● **SOURCE**:
# # # # #
# Win A Potrait Of Your Pet!



## VampiricLust (Mar 3, 2008)

Crossposting from Rabbit Chat.

Thanks to Sue's great idea, I am making this a fundraiser!

The winner, who can guess the *total* amount spent at my vets on the rescue in the past 21 months (26th April 2008 until 6th January 2010) *to the nearest pound*, will win....

A years sponsorship of one of our sponsor buns: Muffin, Crumpet, or Waffle.

And Sue Ferris has _very_ kindly offered the prize of a 14ins x 18ins Gouche painting on canvas of the prizewinners rabbit(or other small 4 legged furry) from a photograph. -

If photo is of a pair or trio thats fine but not of a whole rescue!!
Sue is an amateur artist and has an Art "A" level.
2nd prize will be:









and 3rd prize will be:









both are watercolour unframed pictures from the RU calendar that Sue has painted in advance.
# # # # #
● **COLLECTED DATA**:
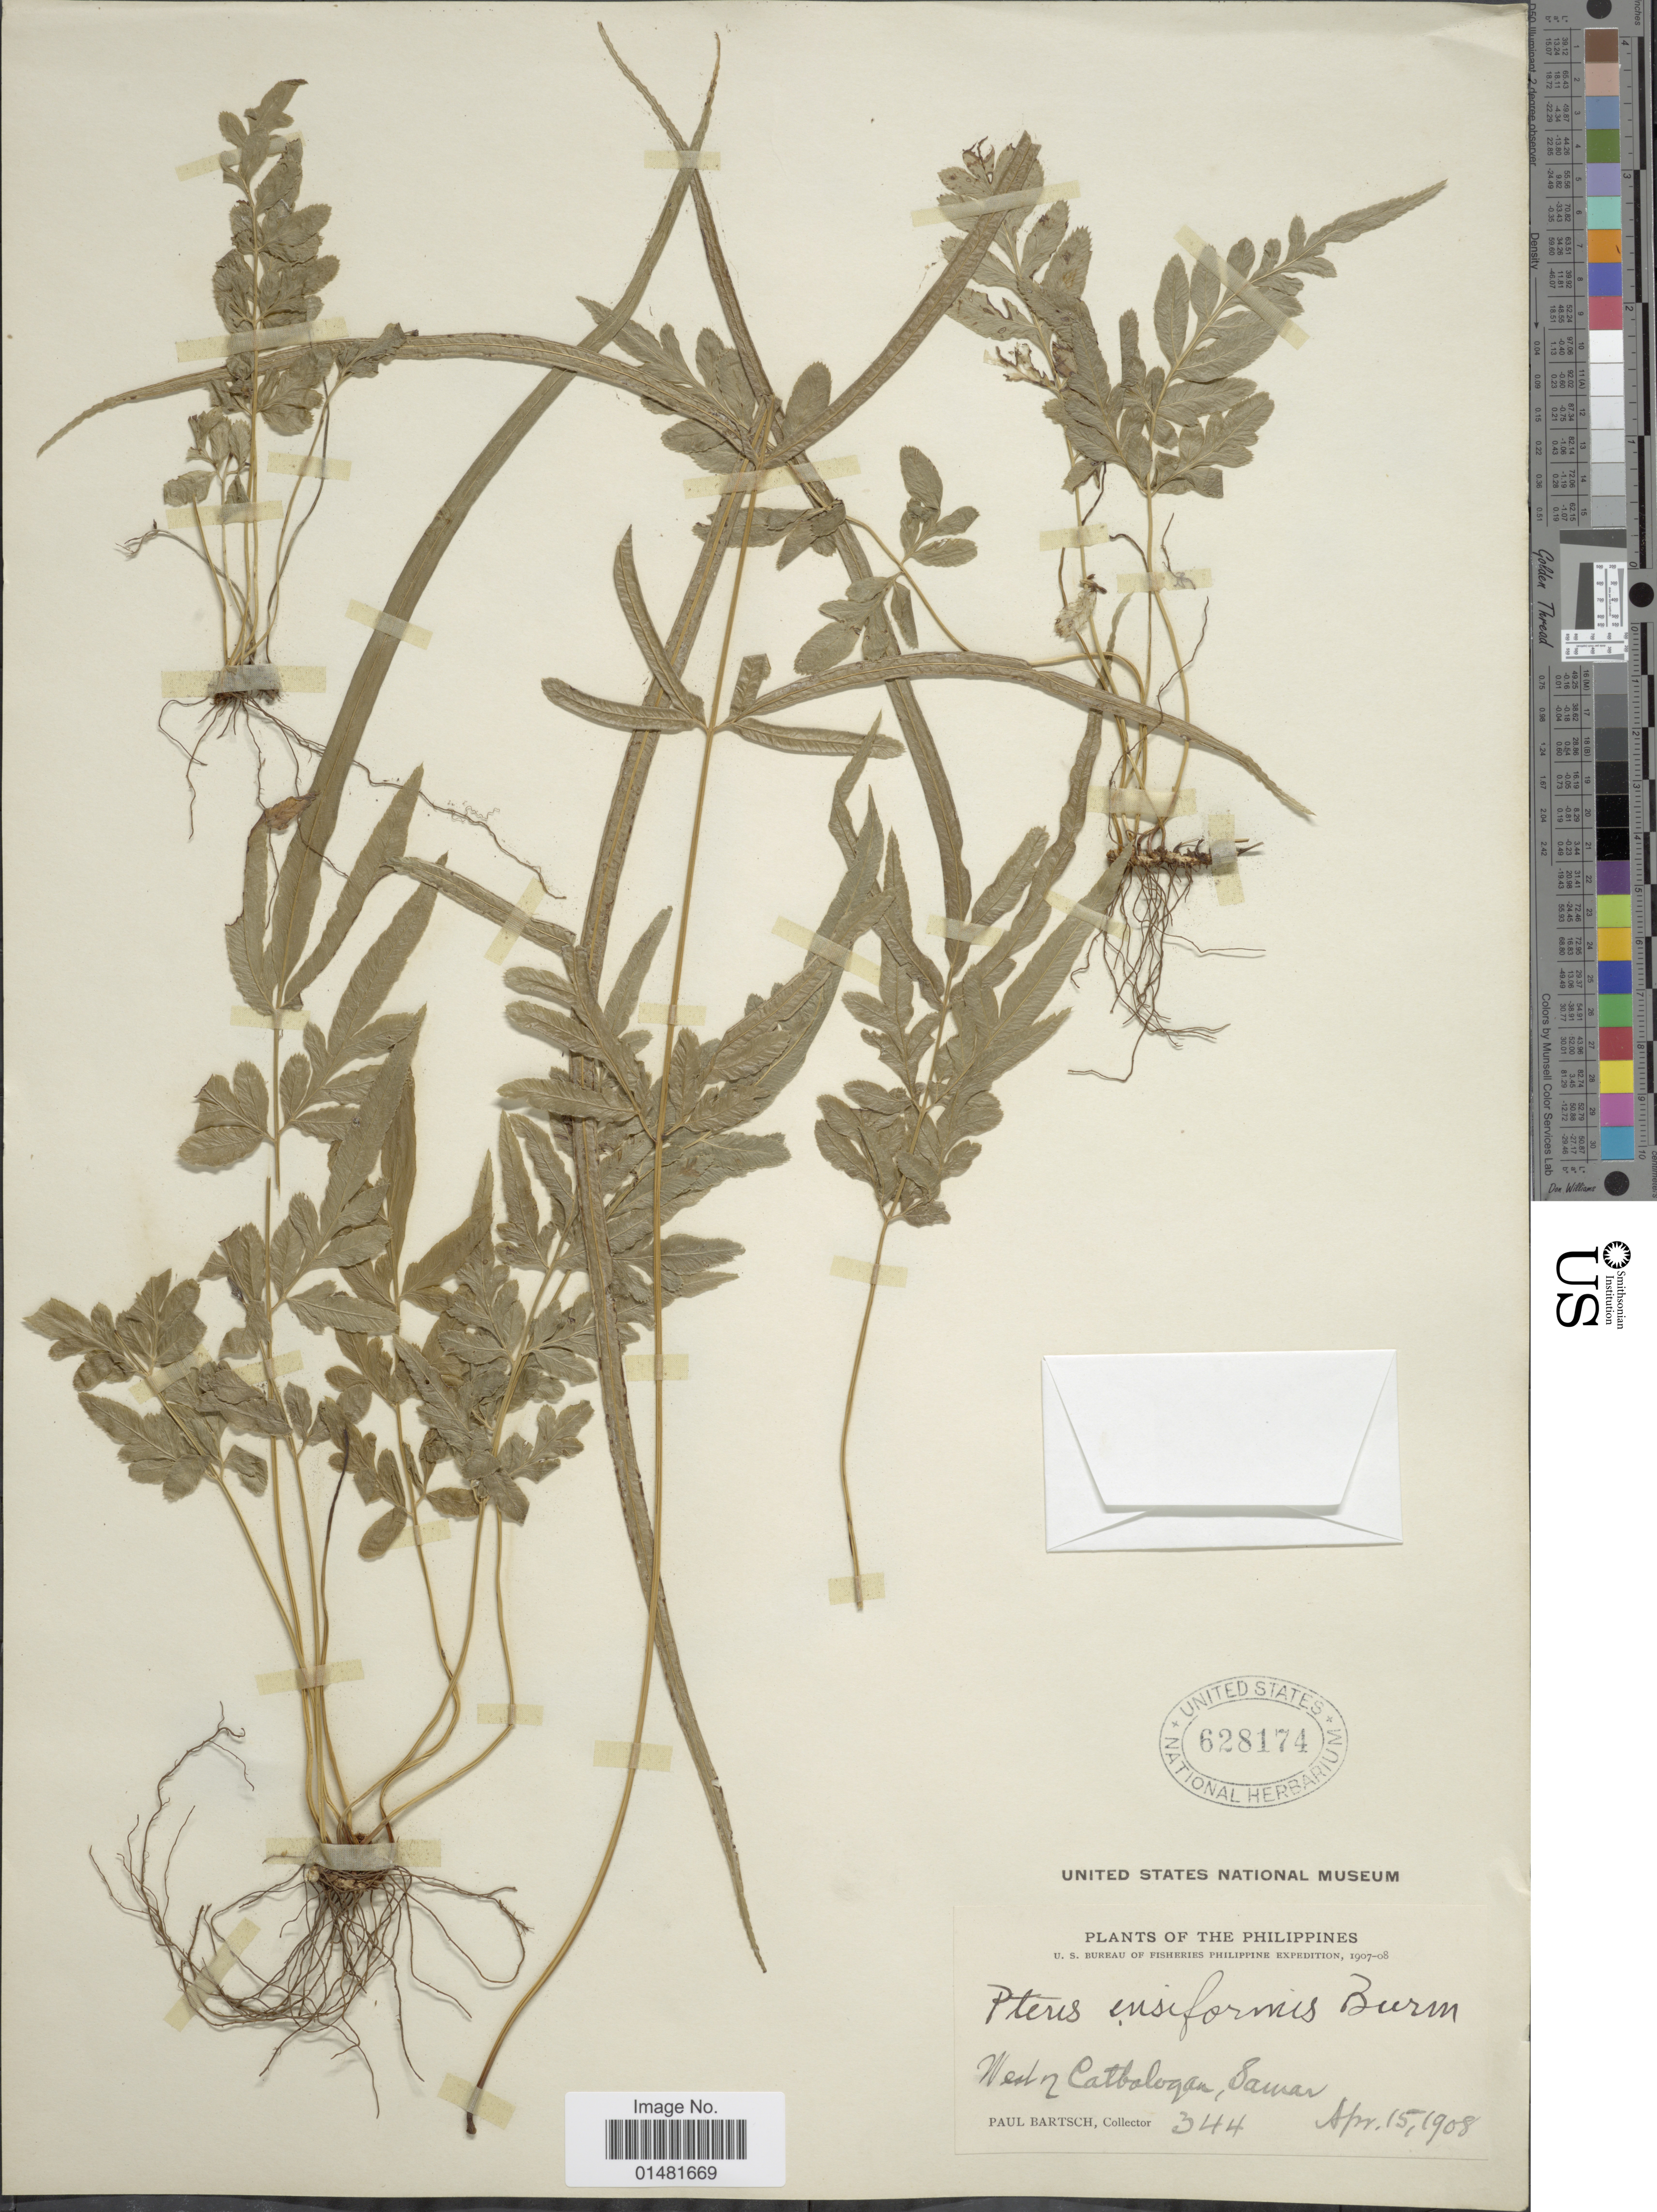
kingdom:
# # # # #
● **SHORT EXERCISE 1**:
Please decide whether each statement agrees with the pet portrait post, answering yes or no and quoting the deciding words from it. (a) Entrants must guess the total vet spending to the nearest pound. (b) A photo of a whole rescue is acceptable for the painting. (c) The 2nd and 3rd prizes are framed oil paintings.
● **SHORT EXERCISE 2**:
Write what follows next in the pet portrait post, picking up after its final sentence.

● **EXERCISE RESULT 1**:
(a) Yes: "to the nearest pound"
(b) No: "but not of a whole rescue!!"
(c) No: "both are watercolour unframed pictures from the RU calendar that Sue has painted in advance."

● **EXERCISE RESULT 2**:
I will run this until the *31st January*
And it is a minimum donation of *£3* to enter.

This can be payed by paypal, cheque, or via card over the phone directly to my vets!
*Please pm me any guesses*

Just to add, it is the total amount spent at our vets in the past 21 months 

The money raised will be going towards our vet bills, and towards buying two new hutch blocks, after the harsh weather has meant we have had to get rid of two.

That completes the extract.